Well, exactly. The child is too young to have a free will. The parent isn’t. The state, I argue, has a duty to respect the free will of the one who has it, in this case, the parent.

Once the kid can meaningfully squawk about it and raise objections more substantial than “No! Needles hurt!” then I think that’s evidence that they are developing a free will, and they deserve a person who will advocate on their behalf, parent or court.

I agree. I think the fuzzy edge should not include the state, as represented by the judge, being able to force *medical *decisions on competent, informed parents. I don’t think the saving of lives is worth the cost.

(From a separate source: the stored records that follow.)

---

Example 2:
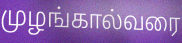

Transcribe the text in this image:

முழங்கால்வரை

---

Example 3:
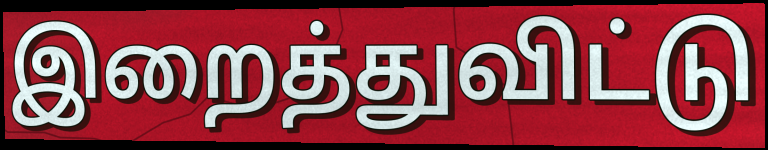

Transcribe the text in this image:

இறைத்துவிட்டு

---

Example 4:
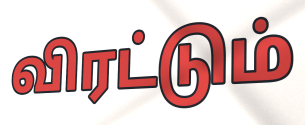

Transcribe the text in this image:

விரட்டும்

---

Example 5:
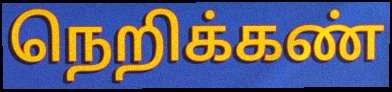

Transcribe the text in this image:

நெறிக்கண்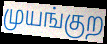
முயங்குறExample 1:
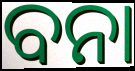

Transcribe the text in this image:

ବନା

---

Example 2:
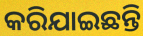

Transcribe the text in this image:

କରିଯାଇଛନ୍ତି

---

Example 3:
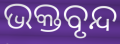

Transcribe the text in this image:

ଭକ୍ତବୃନ୍ଦ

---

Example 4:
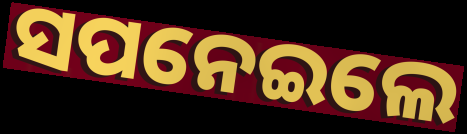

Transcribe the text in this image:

ସପନେଇଲେ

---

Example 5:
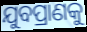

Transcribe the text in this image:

ଯୁବପ୍ରାଣକୁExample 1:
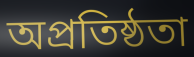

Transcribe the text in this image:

অপ্রতিষ্ঠতা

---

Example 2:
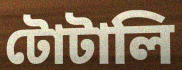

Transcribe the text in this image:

টোটালি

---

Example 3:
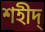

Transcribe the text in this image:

শহীদ্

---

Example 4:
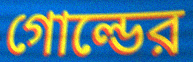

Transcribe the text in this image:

গোল্ডের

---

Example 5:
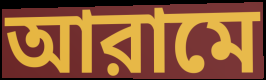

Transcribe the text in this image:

আরামেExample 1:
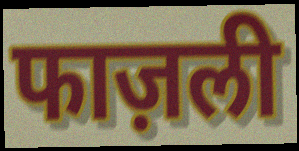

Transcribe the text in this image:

फाज़ली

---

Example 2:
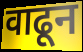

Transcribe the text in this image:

वाढून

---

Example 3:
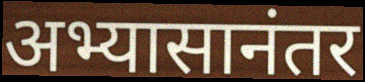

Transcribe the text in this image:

अभ्यासानंतर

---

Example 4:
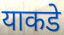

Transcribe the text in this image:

याकडे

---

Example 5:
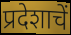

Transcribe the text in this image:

प्रदेशाचेंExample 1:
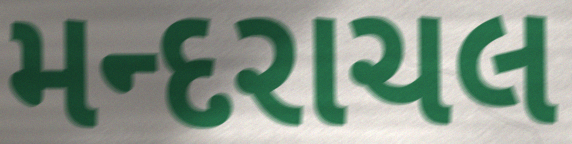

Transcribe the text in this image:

મન્દરાચલ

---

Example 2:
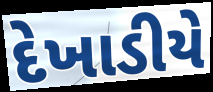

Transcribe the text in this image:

દેખાડીયે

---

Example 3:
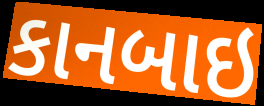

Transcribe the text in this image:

કાનબાઇ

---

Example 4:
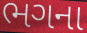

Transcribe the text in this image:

ભગના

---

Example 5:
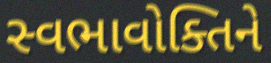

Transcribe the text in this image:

સ્વભાવોક્તિને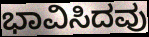
ಭಾವಿಸಿದವು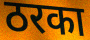
ठरका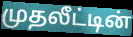
முதலீட்டின்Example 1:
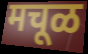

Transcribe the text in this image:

मचूळ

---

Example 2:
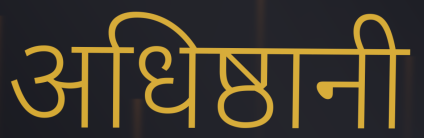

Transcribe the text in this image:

अधिष्ठानी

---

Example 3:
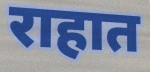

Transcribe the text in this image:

राहात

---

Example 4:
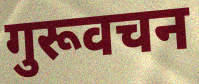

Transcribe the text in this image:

गुरूवचन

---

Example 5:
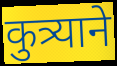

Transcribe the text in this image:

कुत्र्याने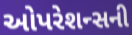
ઓપરેશન્સનીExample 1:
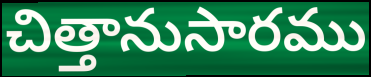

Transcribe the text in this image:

చిత్తానుసారము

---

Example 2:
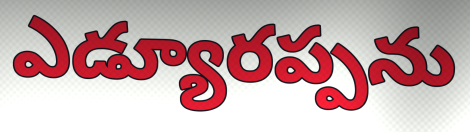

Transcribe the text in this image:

ఎడ్యూరప్పను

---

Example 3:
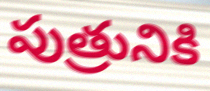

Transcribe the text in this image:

పుత్రునికి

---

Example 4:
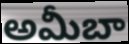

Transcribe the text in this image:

అమీబా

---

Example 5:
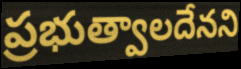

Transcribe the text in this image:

ప్రభుత్వాలదేననిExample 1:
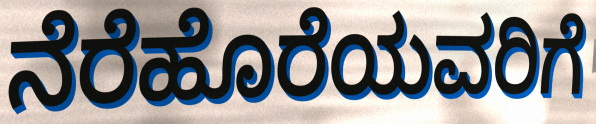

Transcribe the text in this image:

ನೆರೆಹೊರೆಯವರಿಗೆ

I don’t think the fuzzy edge should include the state allowing branding or anal rape, just in case that was in doubt. Unless, of course, the branding is part of cauterizing a wound or surgical incision or the anal rape is a colonoscopy on a child suspected of having colon cancer, and informed parental authorization is obtained. That’s about the best I can torture such subjects into the topic of the thread.

Um…he might not be nearly as grateful as you think, because those kids of his likely would not be his bio-children. Sterility in males is a common side-effect of chemotherapy.

WTF?

Show me where the Constitution says you have a right to prevent somebody else from receiving medical treatment. Cite?

How wonderful and special that you feel that way, but, unfortunately, the kids you want to kill might feel a little bit differently.

I don’t think the word “ethic” means what you think it means.

Responsibility doesn’t mean ownership, it means a legal obligation to protect the child’s best interests. Killing your own children is bad, M’kay? They are not property. You are imagining parental "rights’ that do not fucking exist.

No, the state has a duty to protect the rights of the CHILD. Children are not physical objects for you to nurture or kill at your whim. They are separate human beings with individual rights of their own. Is this really news to you? You actually have to be told this?

Not the kind of chemo he’s likely to get for HL. Unless my daughter is a figment of my imagination.

So? Adopted kids are loved just as much as biological kids.